The G.O.Sars has another special feature that will enhance its data collecting capacity. It has diesel-electric propulsion to optimise noise reduction. Fish have different hearing thresholds, but most fish are adversely affected by conventional engine noise. They respond to engine noise by diving and swimming away.
Echo sounders cannot take into account body angle, and so schools of diving fish will give off fewer signals, which also will show smaller fish. In addition, the diving fish may move out of the field of measurement and thus miss being counted.
A combination engine, such as the one used on the G.O.Sars, using both diesel and electric power, produces less noise and is less disruptive to normal fish behaviour less giving more accurate data on deep-sea fish behaviour and numbers.
Another “continuous” activity will be that of traditional counting. Mammal and seabird researchers have put together a project to take advantage of the unique opportunity afforded them by the MAR-ECO Project to observe mammal and seabird behaviour in the waters around such a major topographical feature as the mid-Atlantic Ridge. Are they particularly concentrated in the mid-Atlantic Ridge area?
A critical element of the MAR-ECO Project is the development and deployment of stationary instrument packages. In this regard, Godø is pleased to report that the Norwegian international corporation KONGSBERG SIMRAD has decided to become a MAR-ECO Industry Partner.
KONGSBERG SIMRAD is a major contributor to the wide range of acoustic instruments onboard the new Norwegian Research Vessel, the G.O. Sars, and has now granted the MAR-ECO project three transceiver units with split-beam transducers for use in seabed-mounted observation platforms. The plan is to place these three units at selected locations in the MAR-ECO area, at about 1000m depth, where they will monitor and log vertical distribution and abundance of sound-scattering animals for an extensive time period.
This long-term data is vitally important to complement the data gathered during cruises, says Godø. How do patterns of animal movement change during daily 24-hour cycles, and over longer seasonal cycles?
The MAR-ECO Project has also put together acoustic instrumentation (standard echo sounders and ADCP) with other physical sensors (CTD) in instrument packages that can be installed on merchant vessels that regularly traverse the mid-Atlantic Ridge.

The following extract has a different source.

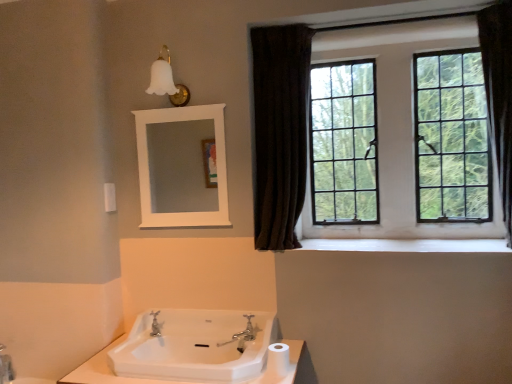
Find the location of `free spot to the right of dark brown velvet curtain at upper right`. free spot to the right of dark brown velvet curtain at upper right is located at coordinates (344, 243).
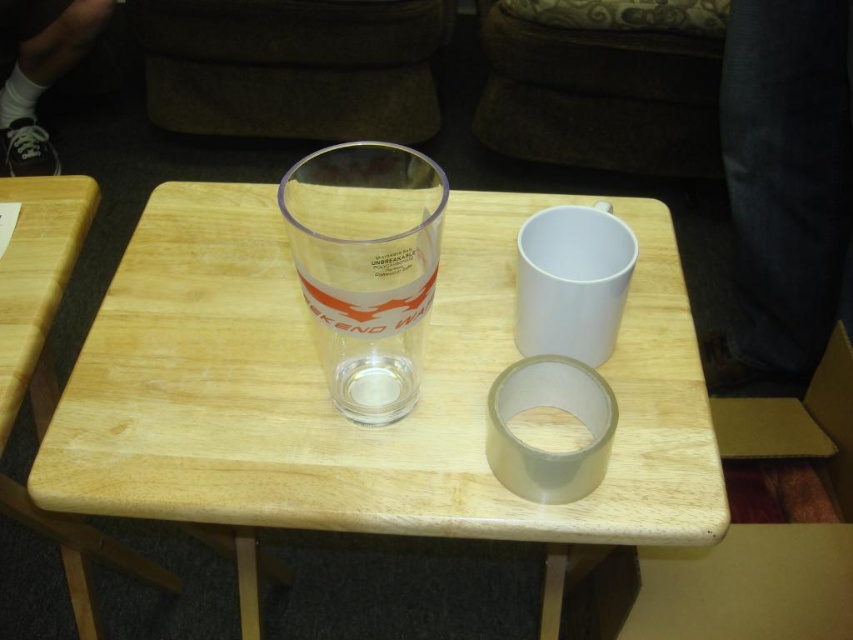
You are arranging items on a table and need to place a small ornament between the clear glass shot glass at center and the light wood table at left. Where should you position it?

The two-month G.O.Sars cruise is only one of the planned MAR-ECO cruises. Relatively few MAR-ECO scientists will actually go to sea, but all will have access to the enormous volume of data that will be collected. Some of the data will be used to try to identify and characterise new species. Some will be used to further understanding of life-history patterns. Some will be used to build up eco-system pictures: who is there? how many organisms are there? where are they going? who is eating whom?
While MAR-ECO researchers thus far have largely been focusing on research questions to be answered in the field, they are now beginning to consider the many questions that can be addressed in the data analysis period that will follow the field phase. Much of the information collected can be used in many different contexts. If researchers are still analysing data and specimens collected in 1910, with the equipment available at that time, imagine how long they will be able to analyse the data collected during the MAR-ECO cruises!
Another important follow-up task for MAR-ECO researchers is to collate the data into an overall picture of the biodiversity of this deep-sea ecosystem in order to be able to advise governments and regulation bodies about its sustainable development.